Untersuchter Text>
::::::::::

# PS 7:::Farbverlauf



## Peter Klein (30. Juni 2004)

Hallo Leutz!

Bin dabei mir einen Header zu erstellen und würde gerne wissen, wie ich mit den Farben einen Farbverlauf hin bekomme...

Weiss es einer von euch zufällig?

Wäre euch recht dankbar wenn mir einer helfen könnte.

Vielen Dank schon mal


Punkroiber


----------



## Thomas Lindner (30. Juni 2004)

ERM ?

Mit dem (Farb-) verlaufwerkzeug evtl.?

Oder willst du wissen wie du einen eigenejn Farbverlauf erstellen kannst?


----------



## Peter Klein (30. Juni 2004)

*Farbverlauf*



> _Original geschrieben von Thomas Lindner _
> *ERM ?
> 
> Mit dem (Farb-) verlaufwerkzeug evtl.?
> ...


_____________________________

Jo, ich habs mit dem Farbverlaufswerkzeug probiert. Bin zwar net der dümmste aber irgendwie klappt das net so, wie ich es will.

Also, möchte einen Verlauf der von weiss in ein weiches lila geht, da das Logo auch ein wenig weiss und lilla hat. Der verlauf soll ca. im ersten drittel einer Seite anfangen mit weiss.

Danke schon mal!
Punkroiber


----------



## Clubkatze (30. Juni 2004)

In der Ps Hilfe steht was dazu wenn du nach verlauf suchst!


----------



## Thomas Lindner (30. Juni 2004)

Ich zitiere aus der Hilfe von Photoshop 6.0 ( bleibt sich aber gleich ob 7.0 oder 6.0 )



> * Quellennachweis : Adobe Photoshop Hilfe *
> 
> So erstellen Sie Verläufe
> 
> ...



Zum Anhang:

Im rechteckig markierten Bereich habe ich die Trabnsparenz auf 0 runtergesetzt 

Die runden Markierungen zeigen die neuen "Marker"!


----------



## DJTrancelight (30. Juni 2004)

Wenn das schon genügt.

::::::::::

Vorliegende Angaben>
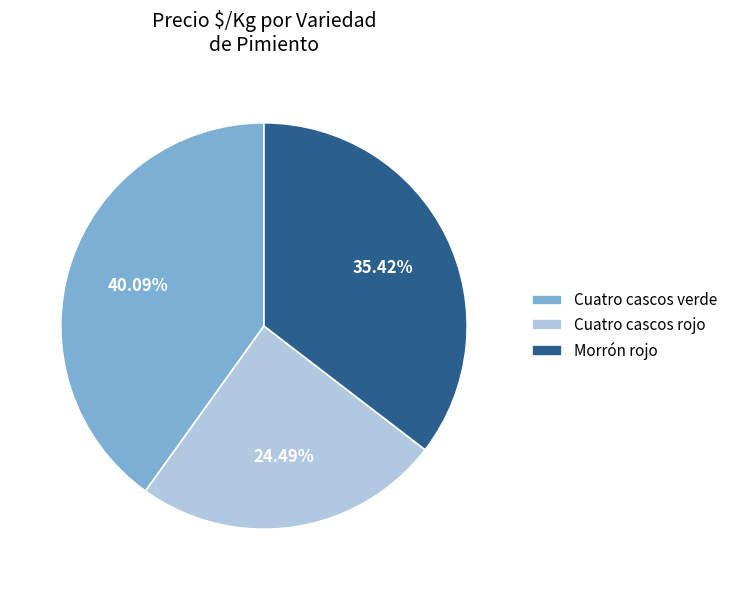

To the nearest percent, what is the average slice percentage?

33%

::::::::::

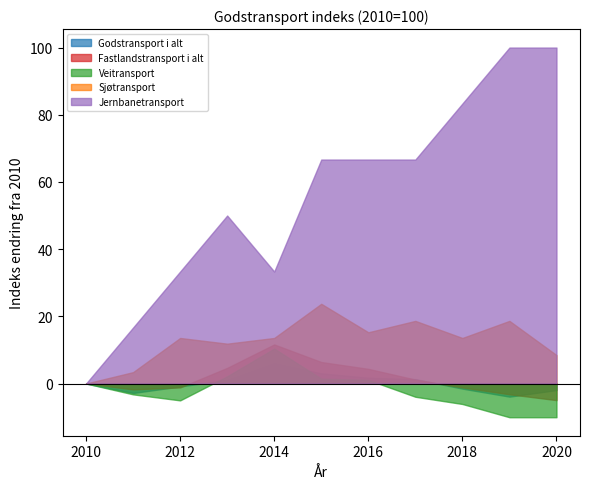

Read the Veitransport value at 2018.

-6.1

::::::::::

Arbeitsaufträge>
(1) Gib den Abschnitt der Forendiskussion zum Farbverlauf von "Bin dabei mir" bis einschließlich "einer helfen könnte." wortgetreu aus.
(2) Beantworte anhand der Forendiskussion zum Farbverlauf folgende Fragen:
(a) Von welcher Farbe in welche soll der gewünschte Verlauf gehen?
(b) An welcher Stelle einer Seite soll der Verlauf mit Weiß beginnen?
(c) Aus der Hilfe welcher Photoshop-Version zitiert Thomas Lindner?
Die Auflistung ist eigenständiges Material und gehört nicht zur Forendiskussion zum Farbverlauf.

Lösungen je Aufgabe>
(1)
Bin dabei mir einen Header zu erstellen und würde gerne wissen, wie ich mit den Farben einen Farbverlauf hin bekomme...

Weiss es einer von euch zufällig?

Wäre euch recht dankbar wenn mir einer helfen könnte.

(2)
(a) Von Weiß in ein weiches Lila.
(b) Ungefähr im ersten Drittel einer Seite.
(c) Aus der Hilfe von Photoshop 6.0.